A former minister of State and deputy PD leader, Mr Michael Keating, was accused yesterday of threatening to put a businessman in a wheelchair and harm his children unless he took part in a multi-million-pound tax fraud.
A London court heard Mr Daniel O'Connell (46) of Limerick, claim the former lord mayor of Dublin used mafia-style intimidation tactics to terrify him into submission.
Mr Keating was allegedly involved in a computer-chip fraud with Mr O'Connell, who is on trial for allegedly defrauding the British taxpayer of £20 million. Mr O'Connell claims he was innocent and ran a computer company for Mr Keating because he feared for his life.
He said when he tried to back out of the agreement in 1996, Mr Keating called him to a meeting in Limerick and turned up flanked by two silent men.
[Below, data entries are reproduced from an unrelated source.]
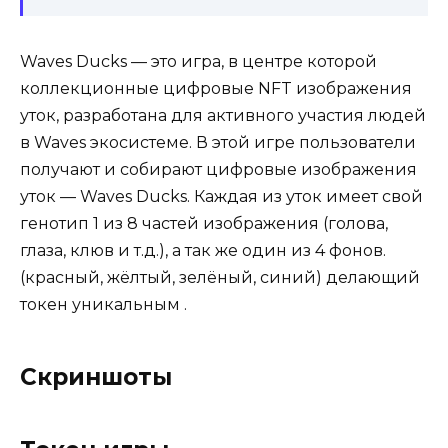
Waves Ducks — это игра, в центре которой
коллекционные цифровые NFT изображения
уток, разработана для активного участия людей
в Waves экосистеме. В этой игре пользователи
получают и собирают цифровые изображения
уток — Waves Ducks. Каждая из уток имеет свой
генотип 1 из 8 частей изображения (голова,
глаза, клюв и т.д.), а так же один из 4 фонов.
(красный, жёлтый, зелёный, синий) делающий
токен уникальным .
Скриншоты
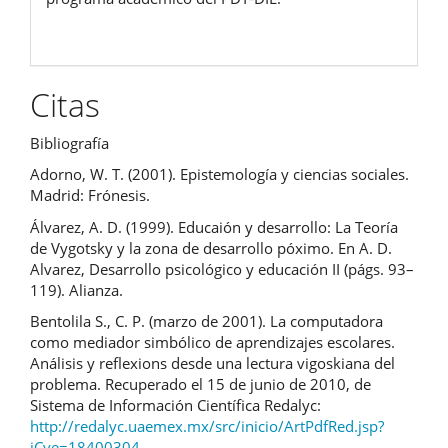
Citas
Bibliografía
Adorno, W. T. (2001). Epistemología y ciencias sociales.
Madrid: Frónesis.
Álvarez, A. D. (1999). Educaión y desarrollo: La Teoría
de Vygotsky y la zona de desarrollo póximo. En A. D.
Alvarez, Desarrollo psicológico y educación II (págs. 93–
119). Alianza.
Bentolila S., C. P. (marzo de 2001). La computadora
como mediador simbólico de aprendizajes escolares.
Análisis y reflexions desde una lectura vigoskiana del
problema. Recuperado el 15 de junio de 2010, de
Sistema de Información Científica Redalyc:
http://redalyc.uaemex.mx/src/inicio/ArtPdfRed.jsp?
iCve=18400304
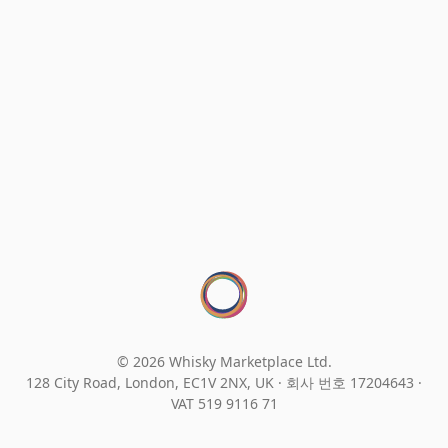
© 2026 Whisky Marketplace Ltd.
128 City Road, London, EC1V 2NX, UK ·
회사 번호 17204643
·
VAT 519 9116 71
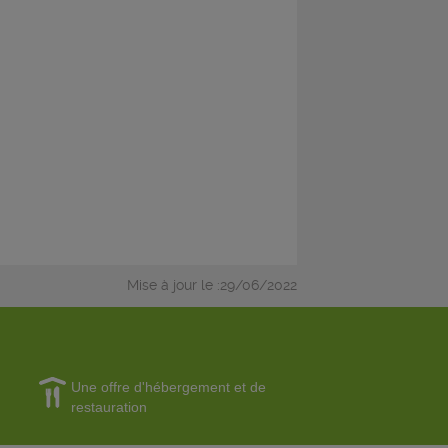
Mise à jour le :29/06/2022
Une offre d'hébergement et de
restauration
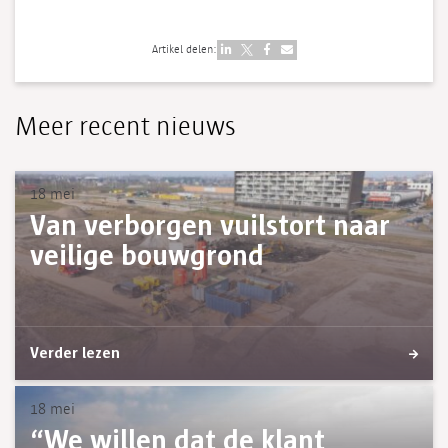
Artikel delen:
Meer recent nieuws
18 mei
Van verborgen vuilstort naar
veilige bouwgrond
Verder lezen
18 mei
“We willen dat de klant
Mr O'Connell said Mr Keating "blew a fuse and threatened me . . . He told me I would be in a wheelchair. He said, `We know where you live. We know where your wife and children are'. He said, `Your girlfriend will end up with a lot of stitches in her face'."
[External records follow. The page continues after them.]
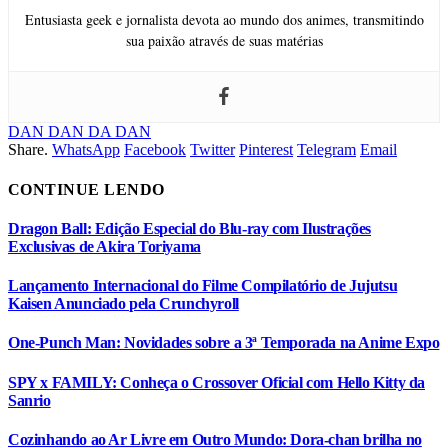
Entusiasta geek e jornalista devota ao mundo dos animes, transmitindo
sua paixão através de suas matérias
DAN DAN DA DAN
Share.
WhatsApp
Facebook
Twitter
Pinterest
Telegram
Email
CONTINUE LENDO
Dragon Ball: Edição Especial do Blu-ray com Ilustrações
Exclusivas de Akira Toriyama
Lançamento Internacional do Filme Compilatório de Jujutsu
Kaisen Anunciado pela Crunchyroll
One-Punch Man: Novidades sobre a 3ª Temporada na Anime Expo
SPY x FAMILY: Conheça o Crossover Oficial com Hello Kitty da
Sanrio
Cozinhando ao Ar Livre em Outro Mundo: Dora-chan brilha no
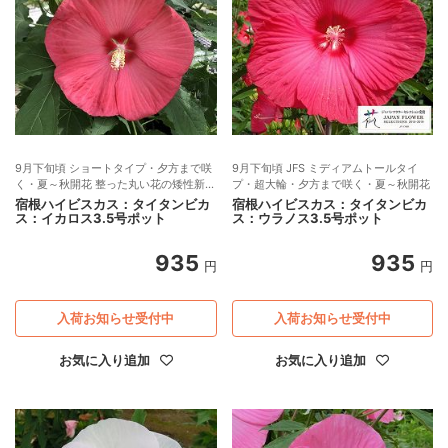
9月下旬頃 ショートタイプ・夕方まで咲
9月下旬頃 JFS ミディアムトールタイ
く・夏～秋開花 整った丸い花の矮性新品
プ・超大輪・夕方まで咲く・夏～秋開花
種 JFS
宿根ハイビスカス：タイタンビカ
宿根ハイビスカス：タイタンビカ
ス：イカロス3.5号ポット
ス：ウラノス3.5号ポット
935
935
円
円
入荷お知らせ受付中
入荷お知らせ受付中
お気に入り追加
お気に入り追加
Mr O'Connell is accused of conning London suppliers of Intel Pentium II processors into believing they were being sold for VAT-free export to the Republic, when in fact they were being sold to his network of companies in England. Mr Keating's company, Irish Semi-Conductors, is alleged to be among a number of firms which backed the operation.
Mr Keating was first elected to the Dail in 1977 and was a TD with Fine Gael and the PDs until he retired from national politics in 1989, a year in which he wrote a thriller called Day Of Reckoning, launched by the taoiseach at the time, Mr Charles Haughey.
In February 1998 a claim was made in the High Court that he was a director of a company being investigated by the Criminal Assets Bureau regarding alleged drugs money-laundering. Mr Keating denied the claim.